Independent Dalit-Bahujan/Muslim politics is making a strong case in highlighting that neither Left/liberal nor the Hindutva brand of politics offer them a viable space to assert an independent position or provide them the required representation. Partly, such a position flows from the failure of the “developmental state” in accommodating the lower rungs of society. Reservations in employment and especially in educational institutions for the Scheduled Castes and Scheduled Tribes was not implemented with any seriousness until 1990, despite it being a constitutional mandate.

Here, Dalit-Bahujans argue that Left/liberals were at the helm of politics and educational institutions, but did not create a situation favourable for them. Hence, their only alternative is to create an independent movement or organisations that can highlight issues related to them. Left/liberal organisations made piecemeal changes in order to accommodate them, but failed to understand the growing aspirations for identity and dignity. This discontent, in effect, led to the rise of Hindutva forces that were able to combine the “hurt pride” of “declining” caste Hindus with the discontentment of Dalit-Bahujans. The cultural idiom they deployed appealed to the non-English speaking, non-urban regional and local elites of various castes. This common cause against urban-civil society is what got articulated as a consolidated Hindu identity.

The rise of Hindutva forces played a diabolical role: it created an optics of being anti-elite (against Lutyens’ Delhi), which combined with a regressive social conservatism that was meant to further preserve the interests of caste Hindus, especially the Brahmins, Banias and Kshatriyas. But, the traditional elites whom Hindutva was representing were at variance with the social elites who had modernised themselves using the same privileges of caste and class that Dalit-Bahujans are today mobilised against. The entitled modern elites were, at least symbolically, challenged by the rise of the Hindutva forces.

Today, we are struck between a Right-wing Hindutva that represents cultural subalterns but is regressive; a Dalit-Bahujan politics that refuses to make a distinction between Left and Right; and a declining Left-liberal politics whose pitch is to hang on to a more ostensibly universal and inclusive idea of citizenship enshrined in the Constitution.

The question that the Sharjeel Imam brand of politics brings to the fore is whether it represents religious fundamentalism or a legitimate hurt over being systematically sidelined and left without a sense of dignity and worth due to being Muslim.

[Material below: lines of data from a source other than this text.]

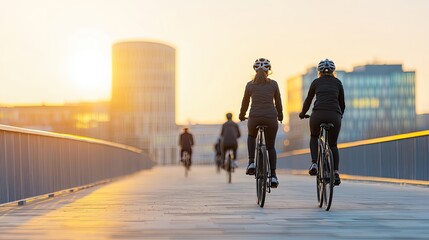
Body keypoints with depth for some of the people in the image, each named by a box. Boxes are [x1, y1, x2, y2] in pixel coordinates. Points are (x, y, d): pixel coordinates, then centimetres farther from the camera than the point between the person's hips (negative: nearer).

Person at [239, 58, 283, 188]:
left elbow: (245, 103, 16)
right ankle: (273, 176, 4)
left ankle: (251, 163, 13)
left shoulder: (250, 85, 7)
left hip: (254, 117, 0)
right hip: (271, 117, 0)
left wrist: (241, 116, 34)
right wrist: (280, 116, 32)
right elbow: (278, 103, 14)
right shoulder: (273, 84, 7)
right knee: (271, 147, 16)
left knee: (251, 136, 32)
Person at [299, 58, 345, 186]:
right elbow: (342, 103, 22)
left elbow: (308, 100, 23)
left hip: (318, 114, -1)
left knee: (314, 138, 26)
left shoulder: (316, 82, 16)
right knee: (333, 144, 17)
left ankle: (314, 163, 6)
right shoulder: (338, 82, 18)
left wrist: (302, 114, 40)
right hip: (335, 116, 1)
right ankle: (336, 172, 3)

Is Imam’s pitch for an exclusive Islamic identity—where he wishes the majority and relatively-privileged Hindus to join the protests on his terms, including the religious slogans—a push for universal justice and dignity? Or is it exclusivist and is he arrogating hegemony unto himself? Does Imam have a real-time choice outside of this kind of religious assertion so that he is not merely counted as a citizen but also respected for being a Muslim?

What we are witnessing is a result of a historical lag and continuing social hierarchies. The assertion of identities that looks necessary to breach the sanitised-secular spaces is born out of losing faith in progressive-secular politics for not delivering what it promised. Yet, it is also reproducing the same dynamics of distrust and exclusivity that the hegemonic discourse had imposed.

It is this impasse and circularity that is handsomely aiding the militant and intolerant brand of Hindutva politics. Intolerance has become a universal language against the past, cutting across castes, classes and religions. It has come to be the only way one can register ones presence as part of a political community. As long as we do not find a way to separate legitimate concerns of dignity and identity from overtly sectarian and hegemonic intolerance, we will continue to move towards a failed democracy, whether in the fold of current Hindutva brand of politics or some other kind of a degenerative anarchy.

The author is associate professor at the Centre for Political Studies, JNU. The views are personal.